Onlar senin (kendilerine) yumuşak davranmanı isterler ki kendileri de (sana) yumuşak davransınlar.
Onlar senin (onlara) yağcılık yapmanı, böylece kendilerinin de (sana) yağcılık yapmalarını arzu ediyorlar.
onlar senin [kendilerine] yumuşak davranmanı isterler ki kendileri de [sana] yumuşak davransınlar. ⁵
Onlar isterler ki sen bu davadan vazgeçip müsamaha gösteresin. Böylece onlar da muhalefetten vazgeçip sana müsamaha gösterip güler yüz göstersinler. 5/48-49, 17/73...75
Onlar isterler ki, sen yumuşak davranasın da, onlar da sana karşı yumuşak davransınlar.
İstediler ki, sen onlara yağcılık yapasın da onlar da yağcılık yapsınlar.
Onlar arzu ettiler ki sen yaltaklanıvermiş olsa idin. O zaman onlar da yaltaklanacaklardı.
İsterler ki sen gevşeyesin de, böylece kendileri de yumuşasınlar.
İstediler ki, sen yağcılık yapasın da onlar da yağcılık yapsınlar (sana yumuşak davransınlar).
Onlar, senin onlara müdârâ ve müdâhene itmeni ve onların da sana müdârâ ve müdâhene iylemelerini isterler.
Onlar çok isterler ki sen onlara yağcılık yapasın, onlar da sana yağcılık yapsınlar.
Onlar ister ki, sen müsamaha gösteresin de onlar da müsamaha göstersinler.
Onlara yaltaklanmanı isterler, tâ ki onlar da sana yaltaklansınlar.
İstediler ki sen, alttan alıp gevşek davranasın/yağcılık edesin de onlar da yağcılık etsinler/yumuşaklık göstersinler.
sevdiler eger iki yüzlilik eyleyeydüñüz iki yüzlülük eyleyelerdi.
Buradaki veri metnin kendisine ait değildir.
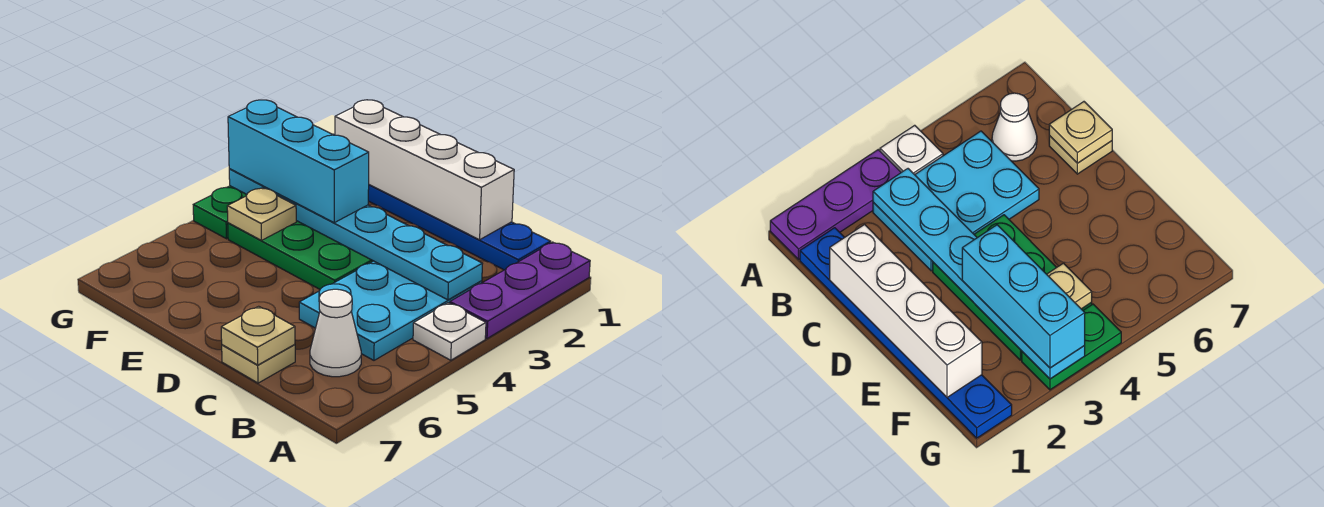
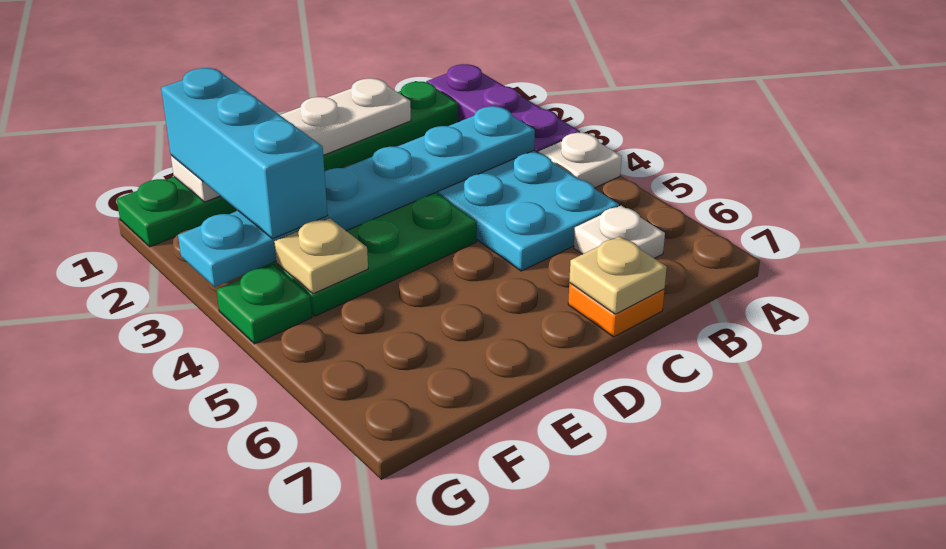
blue 1x6 plate [333,134,551,270] -> green 1x6 plate [117,82,458,247]
white 1x1 cone [310,289,361,377] -> white 1x1 plate [574,206,665,258]
white 1x4 brick [335,100,514,240] -> white 1x4 plate [171,78,411,202]
tan 1x1 plate [222,344,295,383] -> orange 1x1 plate [568,283,664,337]
cyan 1x3 brick [228,100,369,223] -> cyan 1x3 brick turned to [161,68,328,239]
green 1x2 plate [193,186,247,239] -> green 1x1 plate [217,265,312,344]

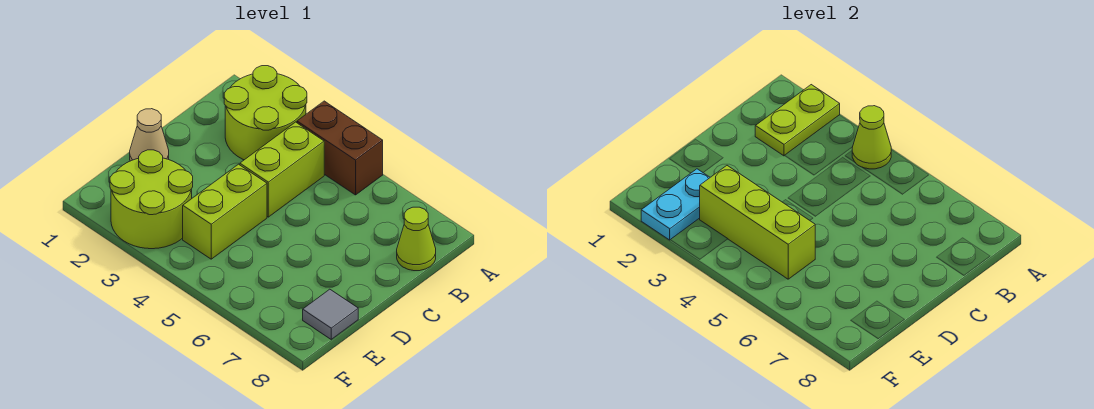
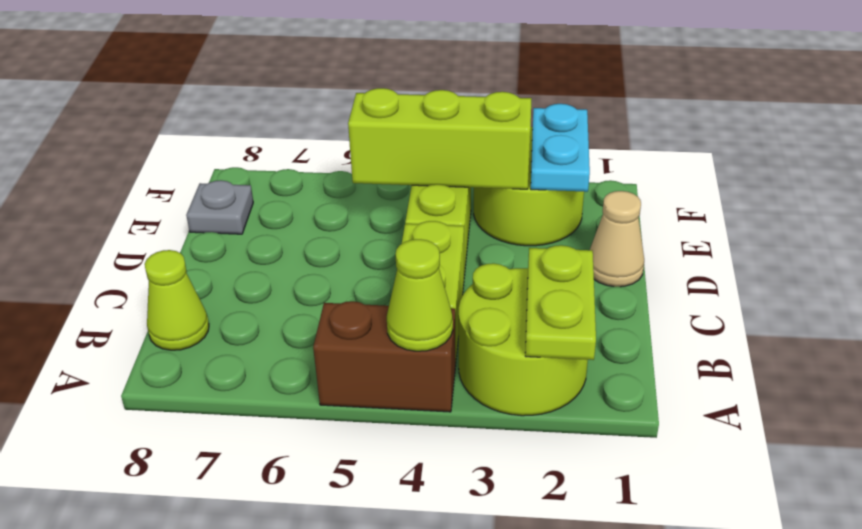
grey 1x1 tile [303,289,358,339] -> grey 1x1 plate [186,180,253,234]

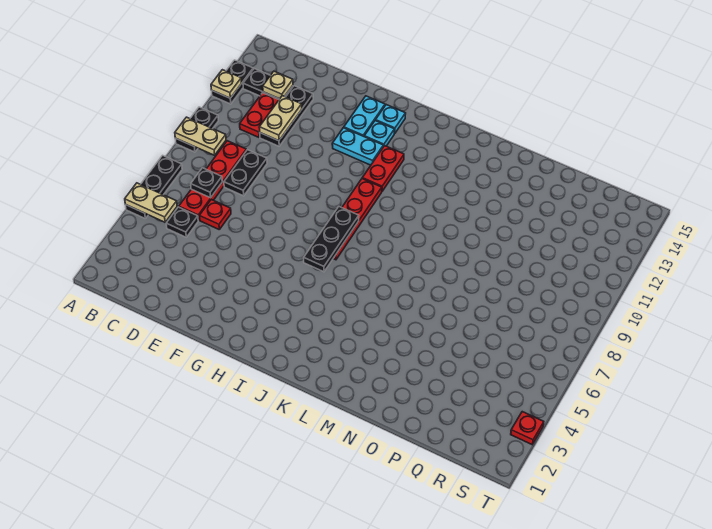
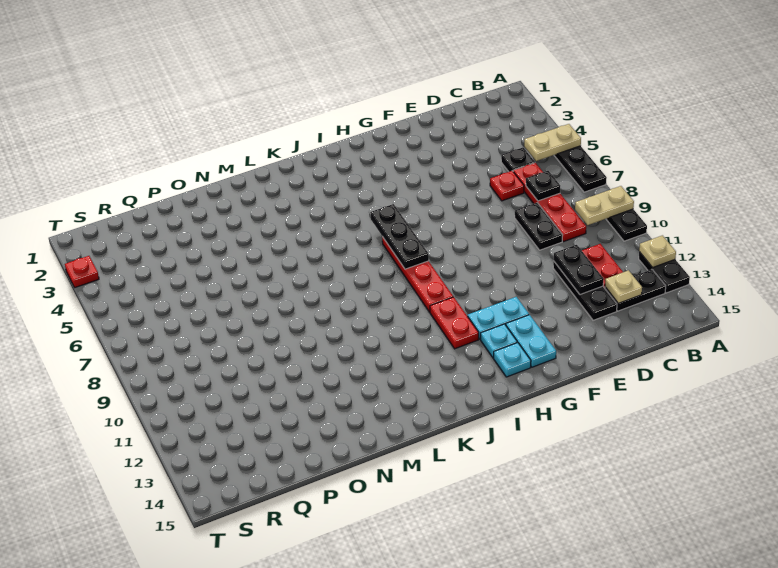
tan 1x2 plate [259,96,302,141] -> black 1x2 plate [554,245,604,294]

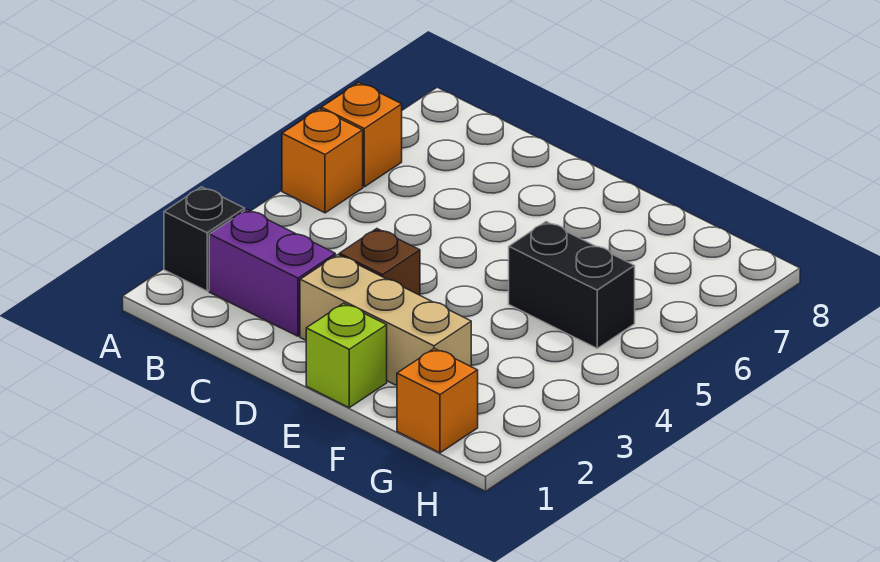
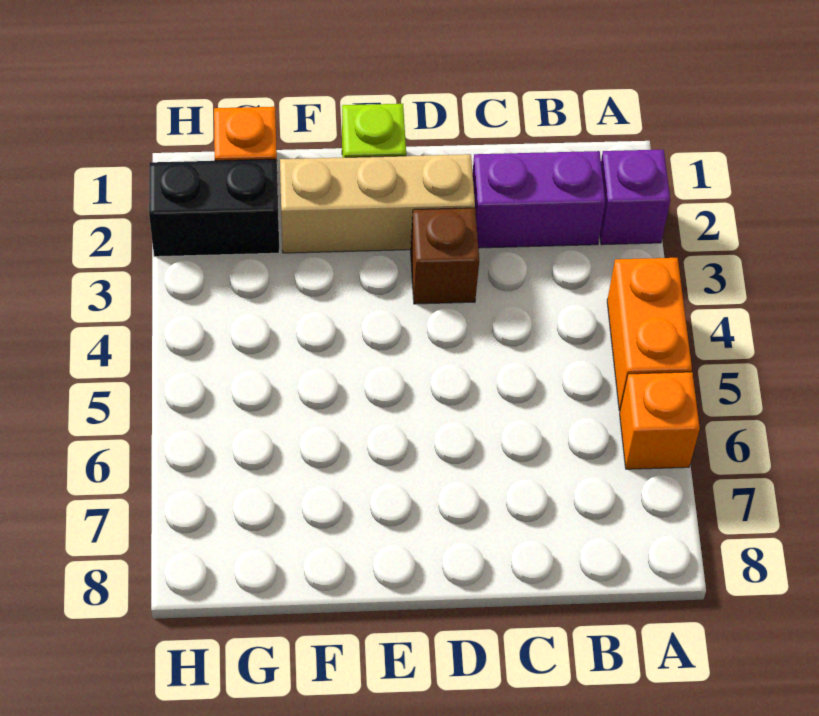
black 1x1 brick [164,187,245,291] -> purple 1x1 brick [600,150,670,245]
orange 1x1 brick [282,109,363,213] -> orange 1x2 brick [607,258,692,411]
black 1x2 brick [509,222,635,348] -> black 1x2 brick moved to [149,159,279,257]

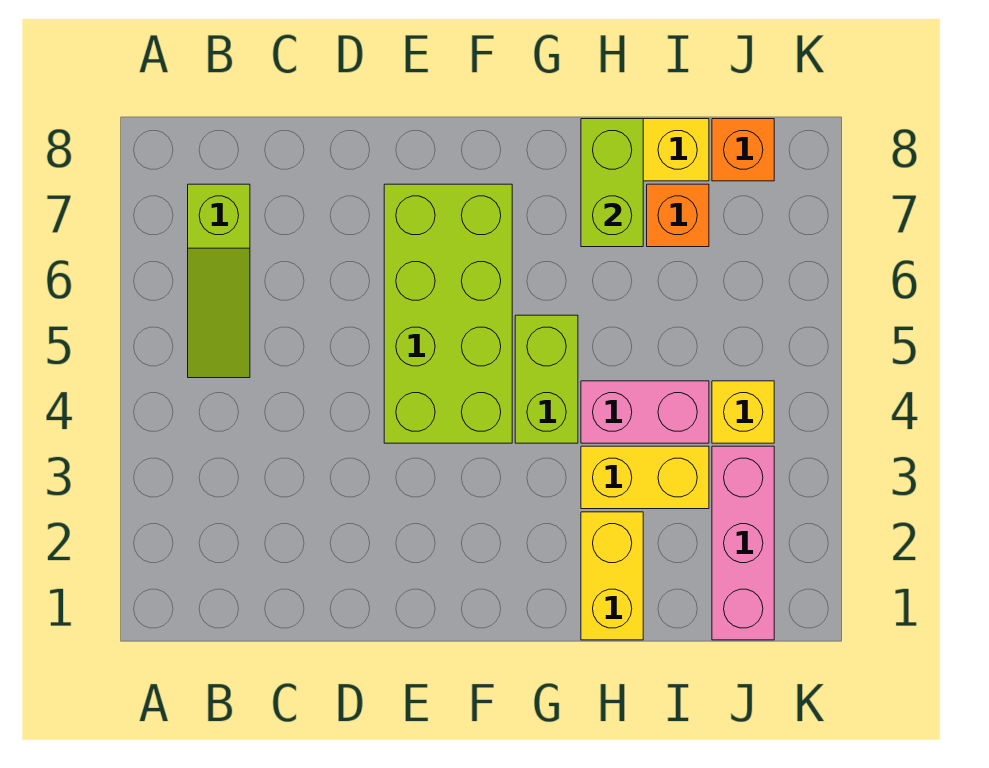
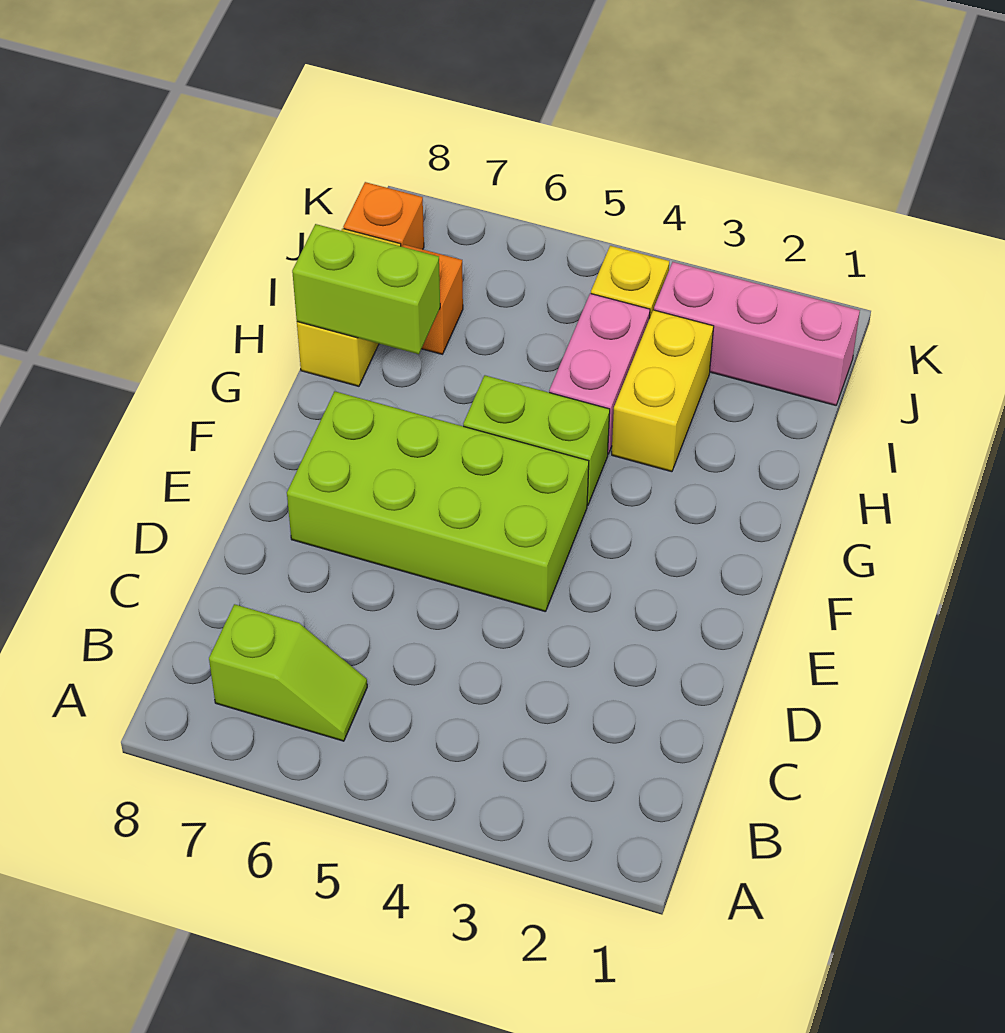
lime 1x3 slope [188,184,250,378] -> lime 1x2 slope [209,604,367,741]
yellow 1x2 brick [581,512,643,640] -> none

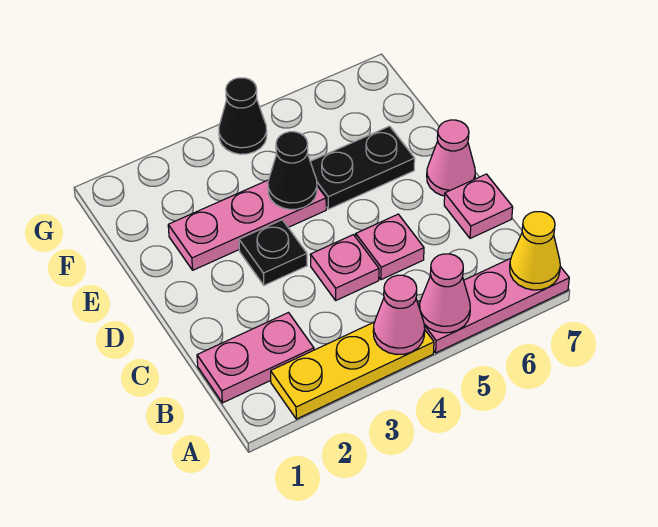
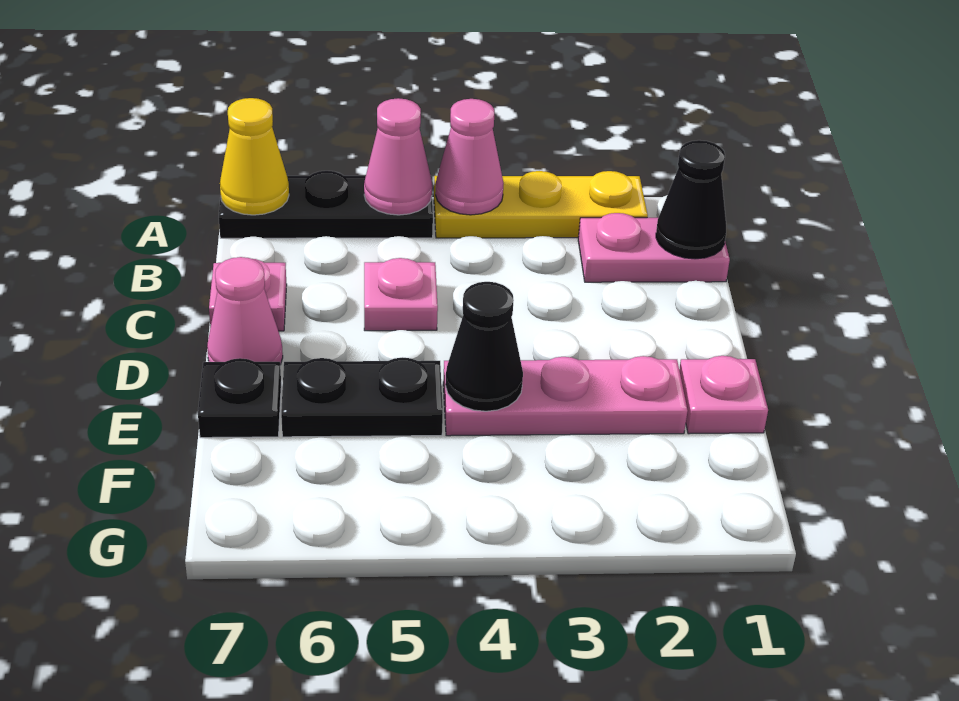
pink 1x3 plate [418,258,569,353] -> black 1x3 plate [219,171,433,238]
pink 1x1 plate [310,235,379,300] -> pink 1x1 plate moved to [679,356,768,434]
black 1x1 plate [239,220,307,285] -> black 1x1 plate moved to [198,358,281,438]
black 1x1 cone [219,78,267,154] -> black 1x1 cone moved to [656,140,726,259]

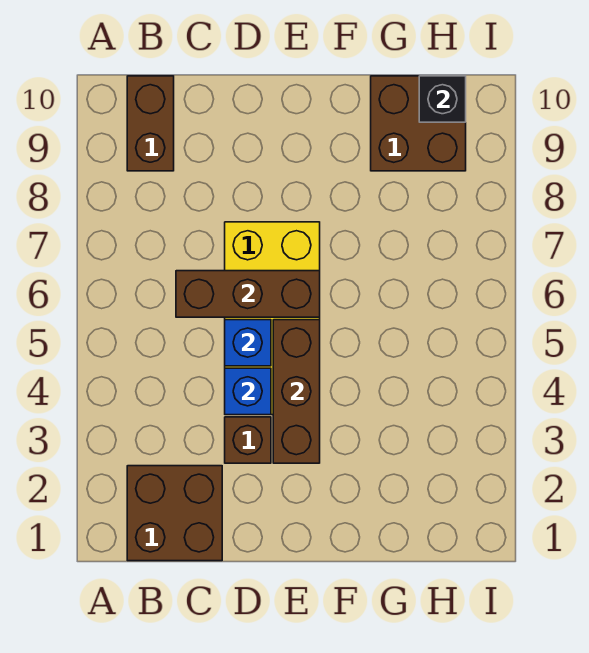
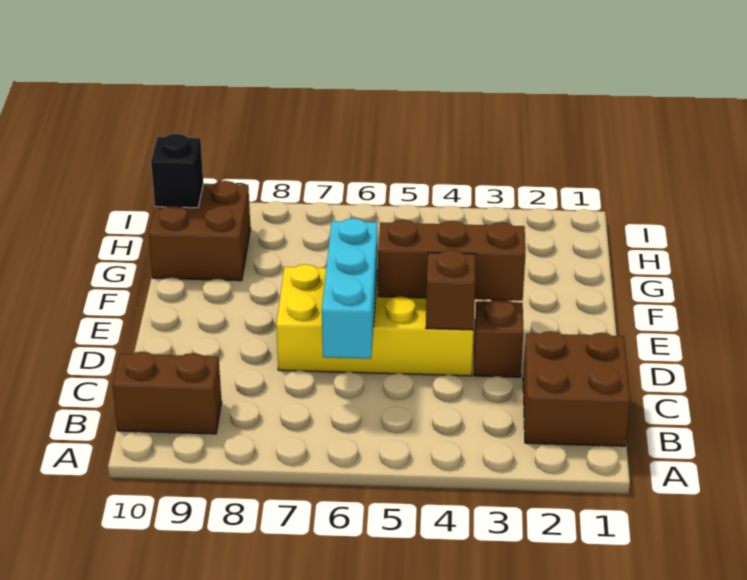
brown 1x3 brick [176,271,320,317] -> cyan 1x3 brick [322,218,378,359]
blue 1x1 brick [225,368,271,415] -> brown 1x1 brick [426,250,475,330]
blue 1x1 brick [225,320,271,366] -> none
Dilediler ki yumuşaḳlıḳ idesiz, anlar daḫı yumuşaḳlıḳ ideler.
(Müşriklər) istərdilər ki, sən onlara yumşaqlıq göstərəsən, onlar da sənə yumşaqlıq göstərsinlər! (Sən onların bütləri barəsində pis söz deməyəsən, onlar da sənə əziyyət verməsinlər və ya sən onların bütlərinə tapınasan, onlar da sənin Allahına ibadət etsinlər!)
Who would have had thee compromise, that they may compromise.
Their desire is that thou shouldst be pliant: so would they be pliant.